● **WORK INSTRUCTIONS**
All lines from the one with "571 256 0.25" to the end of the data: return those exactly, and only those.

------------------------------------

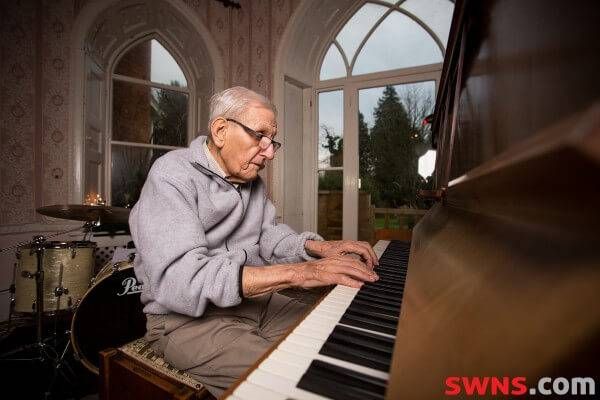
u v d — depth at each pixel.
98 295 1.65
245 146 1.05
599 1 0.23
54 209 2.11
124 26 3.21
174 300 0.82
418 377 0.33
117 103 3.34
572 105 0.27
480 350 0.29
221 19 3.54
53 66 2.68
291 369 0.46
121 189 3.37
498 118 0.49
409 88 3.34
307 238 1.33
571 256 0.25
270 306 1.23
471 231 0.54
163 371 0.95
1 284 2.43
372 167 3.54
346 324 0.61
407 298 0.55
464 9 0.70
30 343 2.08
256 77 3.47
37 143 2.62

------------------------------------

● **THE COMPLETED TASK**
571 256 0.25
270 306 1.23
471 231 0.54
163 371 0.95
1 284 2.43
372 167 3.54
346 324 0.61
407 298 0.55
464 9 0.70
30 343 2.08
256 77 3.47
37 143 2.62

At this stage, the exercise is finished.